■ Aim of the exercise
Write out the records below once more, exactly and completely.

■ The input
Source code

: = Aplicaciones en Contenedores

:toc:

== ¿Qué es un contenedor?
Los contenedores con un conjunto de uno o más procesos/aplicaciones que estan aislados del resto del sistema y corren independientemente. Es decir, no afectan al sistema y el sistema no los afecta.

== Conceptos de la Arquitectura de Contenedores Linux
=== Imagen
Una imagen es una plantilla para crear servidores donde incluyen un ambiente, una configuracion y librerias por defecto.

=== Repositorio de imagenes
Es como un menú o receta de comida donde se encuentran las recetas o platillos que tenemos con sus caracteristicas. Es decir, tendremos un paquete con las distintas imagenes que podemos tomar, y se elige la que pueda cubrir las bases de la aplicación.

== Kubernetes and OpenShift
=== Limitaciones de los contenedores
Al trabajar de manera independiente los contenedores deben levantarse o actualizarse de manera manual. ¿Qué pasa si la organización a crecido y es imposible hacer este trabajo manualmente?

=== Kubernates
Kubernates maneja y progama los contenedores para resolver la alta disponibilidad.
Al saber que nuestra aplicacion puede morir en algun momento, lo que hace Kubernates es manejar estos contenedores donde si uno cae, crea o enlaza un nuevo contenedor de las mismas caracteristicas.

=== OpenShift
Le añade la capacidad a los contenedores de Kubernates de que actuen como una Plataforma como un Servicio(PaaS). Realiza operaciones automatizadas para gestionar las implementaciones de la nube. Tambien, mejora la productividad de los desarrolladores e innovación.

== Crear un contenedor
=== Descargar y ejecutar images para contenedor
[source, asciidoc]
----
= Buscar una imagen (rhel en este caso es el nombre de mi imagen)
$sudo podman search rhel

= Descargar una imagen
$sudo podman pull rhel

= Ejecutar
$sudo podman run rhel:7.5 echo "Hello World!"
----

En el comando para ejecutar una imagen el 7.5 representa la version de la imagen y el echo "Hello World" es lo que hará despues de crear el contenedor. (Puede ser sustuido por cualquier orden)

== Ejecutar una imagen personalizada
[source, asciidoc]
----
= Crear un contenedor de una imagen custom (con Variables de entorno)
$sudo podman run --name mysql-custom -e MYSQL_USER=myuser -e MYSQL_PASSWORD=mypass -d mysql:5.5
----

■ Result of the exercise
Source code

: = Aplicaciones en Contenedores

:toc:

== ¿Qué es un contenedor?
Los contenedores con un conjunto de uno o más procesos/aplicaciones que estan aislados del resto del sistema y corren independientemente. Es decir, no afectan al sistema y el sistema no los afecta.

== Conceptos de la Arquitectura de Contenedores Linux
=== Imagen
Una imagen es una plantilla para crear servidores donde incluyen un ambiente, una configuracion y librerias por defecto.

=== Repositorio de imagenes
Es como un menú o receta de comida donde se encuentran las recetas o platillos que tenemos con sus caracteristicas. Es decir, tendremos un paquete con las distintas imagenes que podemos tomar, y se elige la que pueda cubrir las bases de la aplicación.

== Kubernetes and OpenShift
=== Limitaciones de los contenedores
Al trabajar de manera independiente los contenedores deben levantarse o actualizarse de manera manual. ¿Qué pasa si la organización a crecido y es imposible hacer este trabajo manualmente?

=== Kubernates
Kubernates maneja y progama los contenedores para resolver la alta disponibilidad.
Al saber que nuestra aplicacion puede morir en algun momento, lo que hace Kubernates es manejar estos contenedores donde si uno cae, crea o enlaza un nuevo contenedor de las mismas caracteristicas.

=== OpenShift
Le añade la capacidad a los contenedores de Kubernates de que actuen como una Plataforma como un Servicio(PaaS). Realiza operaciones automatizadas para gestionar las implementaciones de la nube. Tambien, mejora la productividad de los desarrolladores e innovación.

== Crear un contenedor
=== Descargar y ejecutar images para contenedor
[source, asciidoc]
----
= Buscar una imagen (rhel en este caso es el nombre de mi imagen)
$sudo podman search rhel

= Descargar una imagen
$sudo podman pull rhel

= Ejecutar
$sudo podman run rhel:7.5 echo "Hello World!"
----

En el comando para ejecutar una imagen el 7.5 representa la version de la imagen y el echo "Hello World" es lo que hará despues de crear el contenedor. (Puede ser sustuido por cualquier orden)

== Ejecutar una imagen personalizada
[source, asciidoc]
----
= Crear un contenedor de una imagen custom (con Variables de entorno)
$sudo podman run --name mysql-custom -e MYSQL_USER=myuser -e MYSQL_PASSWORD=mypass -d mysql:5.5
----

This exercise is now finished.